To further inflame the confusion, just two days later, reports emerged of staffing cuts and shift changes reflecting the reality on the front line and the sudden departure of the chief medical officer of the Winnipeg Regional Health Authority. On June 12, an internal memo was sent to St. Boniface staff advising that patients would be temporarily redirected from the ER.
The need to redirect patients comes just one week after the closure of the Concordia ER. When the memo was leaked, WRHA CEO Real Cloutier and St. Boniface CEO Martine Bouchard downplayed the severity of the situation so much that it led emergency room physician Paul Doucet to speak out.

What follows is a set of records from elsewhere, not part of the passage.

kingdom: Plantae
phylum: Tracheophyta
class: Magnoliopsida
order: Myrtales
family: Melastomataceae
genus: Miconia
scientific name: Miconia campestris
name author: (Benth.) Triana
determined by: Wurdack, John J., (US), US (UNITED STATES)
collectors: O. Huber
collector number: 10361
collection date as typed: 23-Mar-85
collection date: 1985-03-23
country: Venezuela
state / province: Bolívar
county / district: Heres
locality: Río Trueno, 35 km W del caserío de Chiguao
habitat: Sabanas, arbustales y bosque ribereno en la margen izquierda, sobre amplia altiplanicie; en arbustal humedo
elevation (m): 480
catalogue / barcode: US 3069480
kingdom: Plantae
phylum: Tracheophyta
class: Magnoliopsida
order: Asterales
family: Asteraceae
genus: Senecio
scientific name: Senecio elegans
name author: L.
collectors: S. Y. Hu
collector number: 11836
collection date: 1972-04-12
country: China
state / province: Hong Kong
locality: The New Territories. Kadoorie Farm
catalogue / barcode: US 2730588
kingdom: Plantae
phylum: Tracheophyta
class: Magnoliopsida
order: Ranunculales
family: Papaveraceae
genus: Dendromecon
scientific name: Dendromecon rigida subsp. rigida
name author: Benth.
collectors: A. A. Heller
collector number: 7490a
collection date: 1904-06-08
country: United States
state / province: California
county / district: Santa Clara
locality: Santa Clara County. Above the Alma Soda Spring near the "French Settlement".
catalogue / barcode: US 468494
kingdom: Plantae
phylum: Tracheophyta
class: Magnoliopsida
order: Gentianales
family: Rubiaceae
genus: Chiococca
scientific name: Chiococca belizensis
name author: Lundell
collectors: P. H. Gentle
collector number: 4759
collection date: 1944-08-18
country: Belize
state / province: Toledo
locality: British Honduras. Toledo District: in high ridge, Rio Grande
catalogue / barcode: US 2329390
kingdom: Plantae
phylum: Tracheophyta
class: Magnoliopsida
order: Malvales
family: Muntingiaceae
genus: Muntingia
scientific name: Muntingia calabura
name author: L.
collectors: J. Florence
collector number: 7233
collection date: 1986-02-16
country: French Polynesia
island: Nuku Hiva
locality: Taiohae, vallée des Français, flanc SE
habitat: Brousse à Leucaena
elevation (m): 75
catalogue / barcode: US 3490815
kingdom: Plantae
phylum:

In his interview with the Winnipeg Free Press, he said, “We were at a critical state in the emergency department… (Bouchard) characterized the memo as alarmist… but I’ve worked 32 years in emergency departments in Winnipeg, and I was alarmed.” The fact is that capacity is being taken out of the system with the closure of Concordia ER and the impending closure of Seven Oaks ER. We should all be alarmed. Our health-care system is hemorrhaging and our government is hiding behind a self-imposed communications blackout.
A government concerned with transparency would not withhold information to be released later, nor would it mischaracterize what is happening in our health-care system. It is the duty of our elected officials to ensure information is accurate, and not treat what is happening as “alternative facts.” Manitobans have a right to accurate information from their elected officials.
My message to the government is this: you left the gaslight on.
Brianne Goertzen is the provincial director of the Manitoba Health Coalition and a Canadian Centre for Policy Alternatives — Manitoba steering committee member. She serves as a school trustee for Ward 3, River East Transcona School Division.